▸ Supplied material:
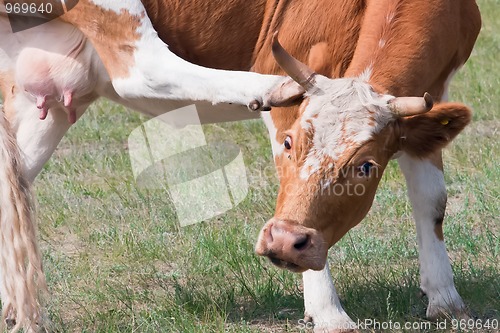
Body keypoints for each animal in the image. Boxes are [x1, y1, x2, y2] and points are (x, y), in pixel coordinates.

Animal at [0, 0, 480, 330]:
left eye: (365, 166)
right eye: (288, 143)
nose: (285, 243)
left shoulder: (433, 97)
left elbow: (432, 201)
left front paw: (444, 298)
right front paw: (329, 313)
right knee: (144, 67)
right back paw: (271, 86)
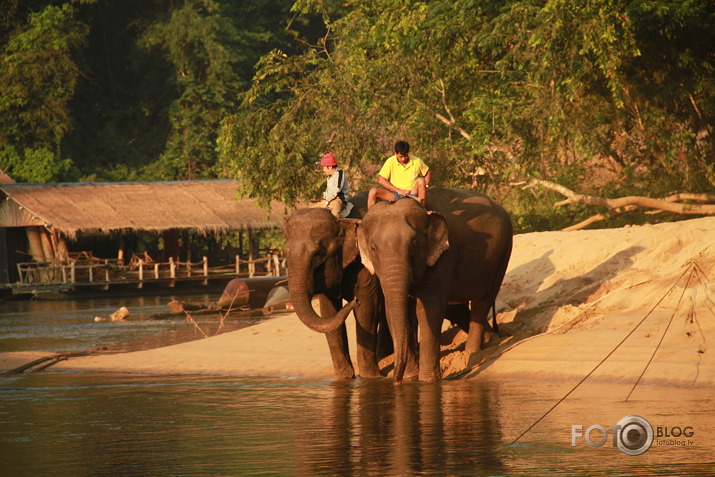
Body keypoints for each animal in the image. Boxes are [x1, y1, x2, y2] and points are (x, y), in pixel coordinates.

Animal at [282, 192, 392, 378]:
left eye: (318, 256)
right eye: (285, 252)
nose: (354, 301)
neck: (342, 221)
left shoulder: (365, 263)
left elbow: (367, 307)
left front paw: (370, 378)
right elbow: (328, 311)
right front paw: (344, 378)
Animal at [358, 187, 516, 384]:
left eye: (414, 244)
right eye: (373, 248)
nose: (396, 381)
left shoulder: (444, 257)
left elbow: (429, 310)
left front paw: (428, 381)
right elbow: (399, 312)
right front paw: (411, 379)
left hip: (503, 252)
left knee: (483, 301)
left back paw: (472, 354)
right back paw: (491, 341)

▸ Work instruction:
Transcribe the listing above verbatim. Omit the pictures.

▸ Response box:
Body keypoints for each animal in the image. Boxes are [x1, y1, x2, y2] and points are (x, y), in pixel coordinates.

Animal at [0, 0, 480, 330]:
left eye: (365, 166)
right eye: (288, 143)
nose: (285, 243)
left shoulder: (433, 97)
left elbow: (432, 201)
left front paw: (444, 298)
right front paw: (329, 313)
right knee: (144, 67)
right back paw: (271, 86)
Body keypoints for each animal in the image. Boxes are [x1, y1, x2, y2] and points are (x, y), in pixel coordinates.

Animal at [282, 192, 392, 378]:
left eye: (318, 256)
right eye: (285, 252)
nose: (354, 301)
neck: (342, 221)
left shoulder: (365, 263)
left elbow: (367, 307)
left front paw: (370, 378)
right elbow: (328, 311)
right front paw: (344, 378)
Animal at [358, 187, 516, 384]:
left eye: (414, 244)
right eye: (373, 248)
nose: (396, 381)
left shoulder: (444, 257)
left elbow: (429, 310)
left front paw: (428, 381)
right elbow: (399, 312)
right front paw: (411, 379)
left hip: (503, 252)
left knee: (483, 301)
left back paw: (472, 354)
right back paw: (491, 341)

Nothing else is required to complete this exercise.